The figures inhabiting Ali’s works—the Greenheads—are enigmatic round-headed beings of indeterminate sex and race who inhabit a regimented, dystopian world where odd and menacing, though sometimes strangely humorous, encounters prevail.
The WCMA exhibition will allow viewers to examine the evolution of Ali’s series. While the early paintings frequently focus on physically aggressive exchanges between groups of figures, these interactions are later replaced by individuals—alone or in small groups—who witness the prelude to, or aftermath of, a charged encounter. As the series continues, more and more of the figures’ anatomy is pruned away, as if the artist is examining how much can be taken out—such as arms, feet, skin color—while still communicating thought, emotion, and social status.

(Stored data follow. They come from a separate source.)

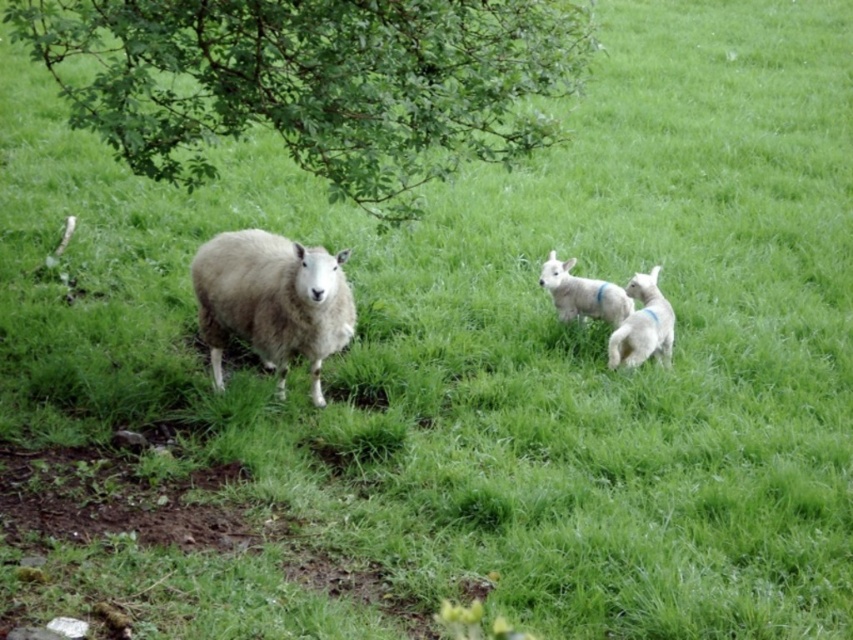
How distant is green leafy tree at upper left from white woolly sheep at center?

The distance of green leafy tree at upper left from white woolly sheep at center is 27.60 inches.

Looking at this image, can you confirm if green leafy tree at upper left is taller than white woolly sheep at center?

Correct, green leafy tree at upper left is much taller as white woolly sheep at center.

Find the location of a particular element. The image size is (853, 640). green leafy tree at upper left is located at coordinates (312, 83).

Is green leafy tree at upper left behind white woolen lamb at right?

No.

Does green leafy tree at upper left lie in front of white woolen lamb at right?

Yes, it is in front of white woolen lamb at right.

Describe the element at coordinates (312, 83) in the screenshot. I see `green leafy tree at upper left` at that location.

This screenshot has width=853, height=640. I want to click on green leafy tree at upper left, so click(x=312, y=83).

Can you confirm if white woolly sheep at center is bigger than white woolen lamb at right?

Correct, white woolly sheep at center is larger in size than white woolen lamb at right.

Is white woolly sheep at center above white woolen lamb at right?

Incorrect, white woolly sheep at center is not positioned above white woolen lamb at right.

Is point (259, 353) less distant than point (668, 307)?

Yes, it is.

Find the location of a particular element. The height and width of the screenshot is (640, 853). white woolly sheep at center is located at coordinates (271, 301).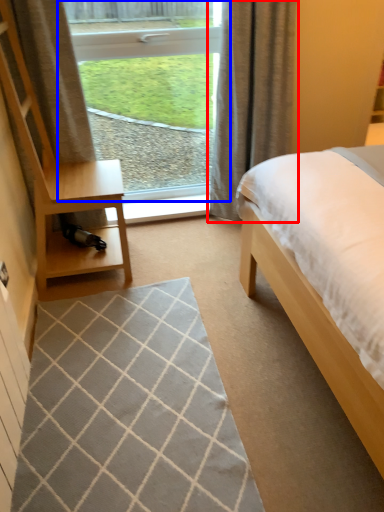
Question: Which object is further to the camera taking this photo, curtain (highlighted by a red box) or window (highlighted by a blue box)?

Choices:
 (A) curtain
 (B) window

Answer: (B)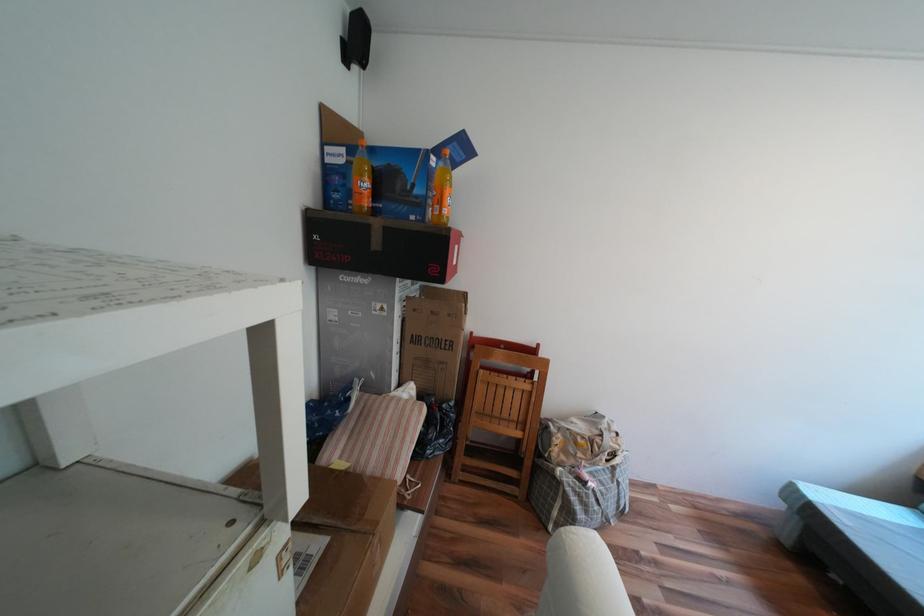
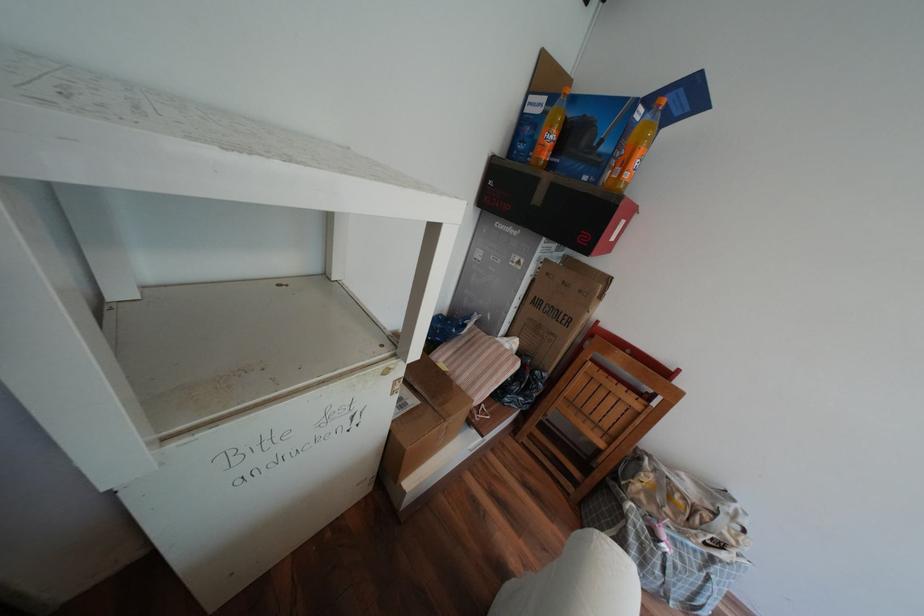
The point at (357,278) is marked in the first image. Where is the corresponding point in the second image?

Guest curator Deborah Rothschild writes, “Onto these timeless, genderless figures we can project a multitude of scenarios encompassing anything from schoolyard bullying to racial crimes from our national past and present, to tragedies issuing from modern war zones. The fact that we are often not certain who is perpetrator and who is victim, who is in power and who is powerless, keeps the viewer in an uneasy and active role as interpreter of these charged narrative works. Threaded through this body of work are elements of dark humor and references to popular culture. And the works are all the more unsettling because of their beauty as paintings.”
In 2013, Laylah Ali: The Greenheads Series will travel to the Weisman Art Museum at the University of Minnesota in Minneapolis and the Herbert F. Johnson Museum of Art at Cornell University.